→ **Exercise objective**: Using the material that follows, say how many lines contain the string "input". Answer with a number only.

===== Given records

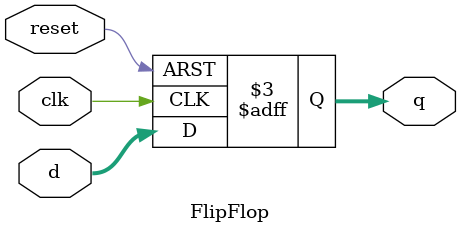
<source format=v>
`timescale 1ns / 1ps

module FlipFlop(
    clk, reset, // 1 bit each
    d,          // 8 bit
    q           // 8 bit
    );
    
    // Define the input and output signals
    input            clk;
    input            reset;
    input      [7:0] d;
    output reg [7:0] q;
    
    // Define the D Flip Flop modules' behaviour
    always @(posedge clk, posedge reset)
        begin
        if (reset == 1'b1)
            q <= 0;
        else
            q <= d;
        end
endmodule
</source>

==========

→ **Answer to the exercise**: 4